*** Document text Section Begins ***

Statistical Graphics and Inference

The Good, The Bad, and The Misleading


January Academy 2016


Chester Ismay (Office: ETC 223)

cismay@reed.edu

http://blogs.reed.edu/datablog

http://blogs.reed.edu/ed-tech

The Importance of Data Visualization

Describe what you see when analyzing the summary information

datasource x-mean y-mean x-stdev y-stdev correlation-xy
1 9 7.500909 3.316625 2.031568 0.8164205
2 9 7.500909 3.316625 2.031657 0.8162365
3 9 7.500000 3.316625 2.030424 0.8162867
4 9 7.500909 3.316625 2.030578 0.8165214

  • What do you think the plots of x versus y look like for the four datasets?

Visualizing this data

  • What have you learned from visualizing the data?

The raw Anscombe’s Quartet data

Data is in pairs (x1 goes with y1, x2 goes with y2, etc.)

x1 y1 x2 y2 x3 y3 x4 y4
10 8.04 10 9.14 10 7.46 8 6.58
8 6.95 8 8.14 8 6.77 8 5.76
13 7.58 13 8.74 13 12.74 8 7.71
9 8.81 9 8.77 9 7.11 8 8.84
11 8.33 11 9.26 11 7.81 8 8.47
14 9.96 14 8.10 14 8.84 8 7.04
6 7.24 6 6.13 6 6.08 8 5.25
4 4.26 4 3.10 4 5.39 19 12.50
12 10.84 12 9.13 12 8.15 8 5.56
7 4.82 7 7.26 7 6.42 8 7.91
5 5.68 5 4.74 5 5.73 8 6.89

Visualizations: The Bad

What’s wrong?

bad

What’s wrong?

bad2

2015 State of the Union Twitter heat map for Lower 48 US

sotu

Source: Glamour News

2010 Population Distribution in the US and Puerto Rico

popmap

Source: Census.gov

The Misleading

obama_fox

Common plots and
their uses

Hopefully, The Good

REVIEW: Variable types

  • Quantitative (Numeric)

*** Document text Section Ends ***

■ Job 1 ■
Extract the lines of all seven rows below word for word, and leave the pictures out.

*** Source material Section Begins ***

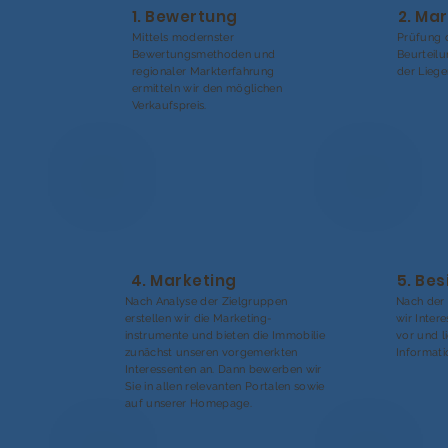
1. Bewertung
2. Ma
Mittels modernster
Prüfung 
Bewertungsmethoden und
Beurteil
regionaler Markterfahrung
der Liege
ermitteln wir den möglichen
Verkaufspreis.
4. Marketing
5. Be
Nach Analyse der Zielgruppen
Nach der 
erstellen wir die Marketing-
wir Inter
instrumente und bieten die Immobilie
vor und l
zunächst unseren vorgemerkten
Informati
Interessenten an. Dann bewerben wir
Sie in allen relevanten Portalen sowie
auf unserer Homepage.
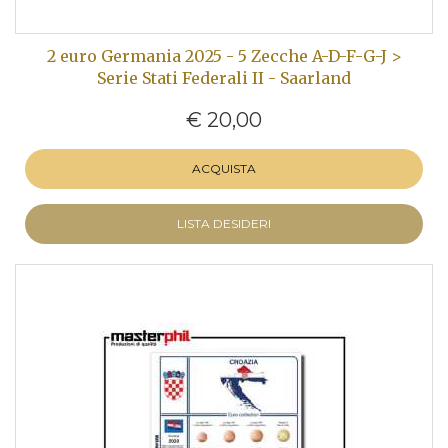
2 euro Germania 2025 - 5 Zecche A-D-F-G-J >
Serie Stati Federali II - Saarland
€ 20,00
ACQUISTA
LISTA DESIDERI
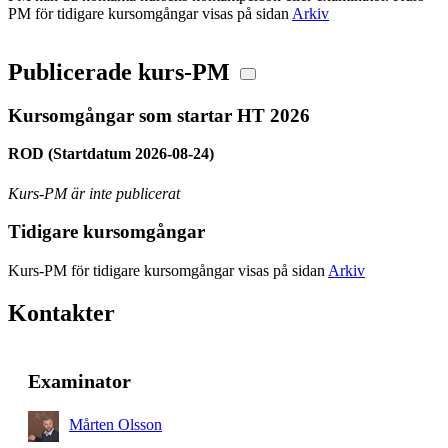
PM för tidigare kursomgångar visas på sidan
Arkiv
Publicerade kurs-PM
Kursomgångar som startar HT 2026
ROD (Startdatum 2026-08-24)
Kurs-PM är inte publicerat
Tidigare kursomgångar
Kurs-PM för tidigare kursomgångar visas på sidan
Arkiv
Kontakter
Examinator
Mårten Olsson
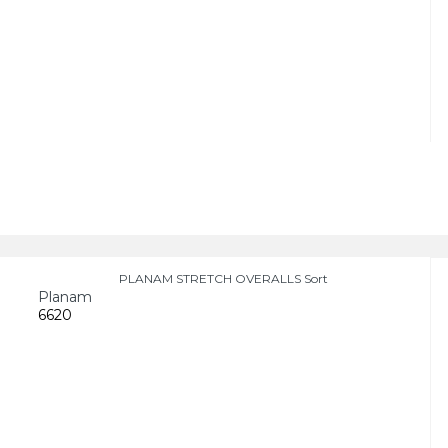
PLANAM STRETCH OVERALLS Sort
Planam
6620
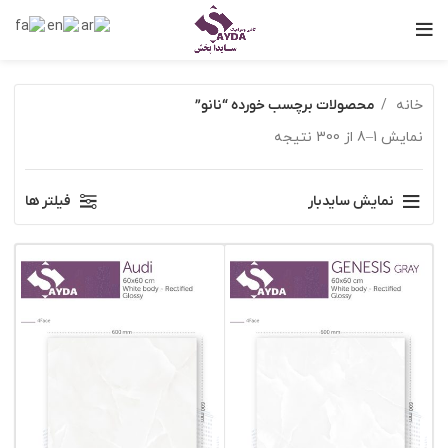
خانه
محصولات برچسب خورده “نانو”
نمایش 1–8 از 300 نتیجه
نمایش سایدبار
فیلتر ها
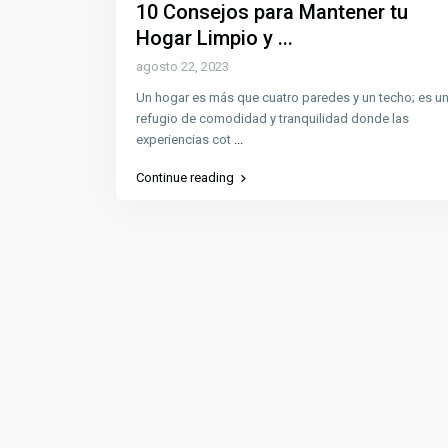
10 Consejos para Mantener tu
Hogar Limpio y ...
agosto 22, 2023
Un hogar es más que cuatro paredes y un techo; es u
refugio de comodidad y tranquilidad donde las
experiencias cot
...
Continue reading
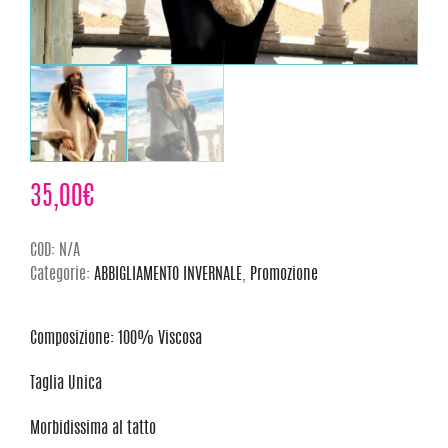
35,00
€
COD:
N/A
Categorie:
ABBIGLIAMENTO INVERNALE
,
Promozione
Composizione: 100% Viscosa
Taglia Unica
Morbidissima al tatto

*** Source material Section Ends ***

■ Job 2 ■
Copy the statistical graphics text word for word from "The Importance of" to "the four datasets?".

■ Problem solution 1 ■
1. Bewertung
2. Ma
Mittels modernster
Prüfung 
Bewertungsmethoden und
Beurteil
regionaler Markterfahrung
der Liege
ermitteln wir den möglichen
Verkaufspreis.
4. Marketing
5. Be
Nach Analyse der Zielgruppen
Nach der 
erstellen wir die Marketing-
wir Inter
instrumente und bieten die Immobilie
vor und l
zunächst unseren vorgemerkten
Informati
Interessenten an. Dann bewerben wir
Sie in allen relevanten Portalen sowie
auf unserer Homepage.
2 euro Germania 2025 - 5 Zecche A-D-F-G-J >
Serie Stati Federali II - Saarland
€ 20,00
ACQUISTA
LISTA DESIDERI
PM för tidigare kursomgångar visas på sidan
Arkiv
Publicerade kurs-PM
Kursomgångar som startar HT 2026
ROD (Startdatum 2026-08-24)
Kurs-PM är inte publicerat
Tidigare kursomgångar
Kurs-PM för tidigare kursomgångar visas på sidan
Arkiv
Kontakter
Examinator
Mårten Olsson
PLANAM STRETCH OVERALLS Sort
Planam
6620
خانه
محصولات برچسب خورده “نانو”
نمایش 1–8 از 300 نتیجه
نمایش سایدبار
فیلتر ها
10 Consejos para Mantener tu
Hogar Limpio y ...
agosto 22, 2023
Un hogar es más que cuatro paredes y un techo; es u
refugio de comodidad y tranquilidad donde las
experiencias cot
...
Continue reading
35,00
€
COD:
N/A
Categorie:
ABBIGLIAMENTO INVERNALE
,
Promozione
Composizione: 100% Viscosa
Taglia Unica
Morbidissima al tatto

■ Problem solution 2 ■
The Importance of Data Visualization

Describe what you see when analyzing the summary information

datasource x-mean y-mean x-stdev y-stdev correlation-xy
1 9 7.500909 3.316625 2.031568 0.8164205
2 9 7.500909 3.316625 2.031657 0.8162365
3 9 7.500000 3.316625 2.030424 0.8162867
4 9 7.500909 3.316625 2.030578 0.8165214

  • What do you think the plots of x versus y look like for the four datasets?